Mice were inoculated subcutaneously with 5 x 106 respective MDA-MB-231 cells with stable PC4 knockdown or control cells in 100 µl PBS at one dorsal site. Meanwhile, these mice were divided into four groups randomly (Control, n=5; Control+Oxa, n=5; shPC4-1, n=5; shPC4-1+Oxa, n=5). Tumor growth was grossly monitored and measured with sliding calipers every 3 days. Volume of tumors were calculated according to the formula: volume (mm3) = (width2 x length)/2. Oxa or PBS was given through intraperitoneal injection at 5 mg/kg every three days when the tumor volume reaches 75 mm3 for two weeks, weight changes were recorded during the drug treatment. Then the mice were sacrificed, and the xenograft tumors were dissected, weighed and fixed in 4% paraformaldehyde for subsequent experiment.

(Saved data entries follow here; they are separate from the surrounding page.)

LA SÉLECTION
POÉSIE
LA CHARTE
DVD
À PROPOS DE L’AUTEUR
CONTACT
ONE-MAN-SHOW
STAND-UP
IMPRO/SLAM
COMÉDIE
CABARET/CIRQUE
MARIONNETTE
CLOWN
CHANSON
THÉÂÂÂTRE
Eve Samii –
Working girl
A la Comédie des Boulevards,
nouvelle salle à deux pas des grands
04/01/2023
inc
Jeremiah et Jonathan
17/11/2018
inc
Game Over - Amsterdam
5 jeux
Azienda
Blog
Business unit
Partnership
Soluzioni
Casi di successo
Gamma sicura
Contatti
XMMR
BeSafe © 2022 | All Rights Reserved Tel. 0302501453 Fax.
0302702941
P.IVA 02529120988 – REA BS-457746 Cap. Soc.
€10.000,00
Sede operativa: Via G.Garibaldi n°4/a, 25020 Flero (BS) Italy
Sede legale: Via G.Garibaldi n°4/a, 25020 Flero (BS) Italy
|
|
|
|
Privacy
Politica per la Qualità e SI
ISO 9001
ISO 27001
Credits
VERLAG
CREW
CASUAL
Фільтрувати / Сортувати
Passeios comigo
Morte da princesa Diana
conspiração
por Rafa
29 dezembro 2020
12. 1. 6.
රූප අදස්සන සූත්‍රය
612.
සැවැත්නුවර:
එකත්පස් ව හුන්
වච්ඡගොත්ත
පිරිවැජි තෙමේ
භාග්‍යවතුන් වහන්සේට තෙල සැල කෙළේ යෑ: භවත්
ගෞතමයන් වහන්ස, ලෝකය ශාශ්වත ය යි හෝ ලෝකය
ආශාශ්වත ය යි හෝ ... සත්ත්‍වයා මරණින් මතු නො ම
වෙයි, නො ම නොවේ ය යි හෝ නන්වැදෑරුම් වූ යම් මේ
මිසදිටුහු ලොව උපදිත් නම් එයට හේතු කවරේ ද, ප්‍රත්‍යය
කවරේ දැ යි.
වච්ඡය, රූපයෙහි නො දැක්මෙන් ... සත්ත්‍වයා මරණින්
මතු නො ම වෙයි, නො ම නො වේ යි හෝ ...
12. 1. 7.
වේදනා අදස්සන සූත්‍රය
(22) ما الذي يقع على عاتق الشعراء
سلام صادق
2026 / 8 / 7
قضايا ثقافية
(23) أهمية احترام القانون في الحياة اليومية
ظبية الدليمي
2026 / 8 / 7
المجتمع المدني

Paraffin-embedded tissue sections were dewaxed, rehydrated and immersed in Sodium citrate repair solution (pH 6.0) for 15 minutes at 98°C for antigen retrieval. The slides were incubated with primary antibody overnight at 4°C. The slides were washed thrice with PBS (5 minutes each time), incubated with the appropriate secondary antibody for 1 h at 37°C and then detected by fluorescence microscope (Olympus BX51). The ratio of target protein-positive cells to DAPI-positive cells in Random field o per group was used for quantification by ImageJ software.
the results of this research are presented as the means ± standard. The data were analyzed in Excel, GraphPad 8.0 and SPSS 25.0 (IBM, Chicago, IL, USA). Comparisons between two groups were performed using the Student’s t-test. Comparisons among three or more groups were performed using a one-way analysis of variance (ANOVA). P<0.05 indicated a statistically significant difference.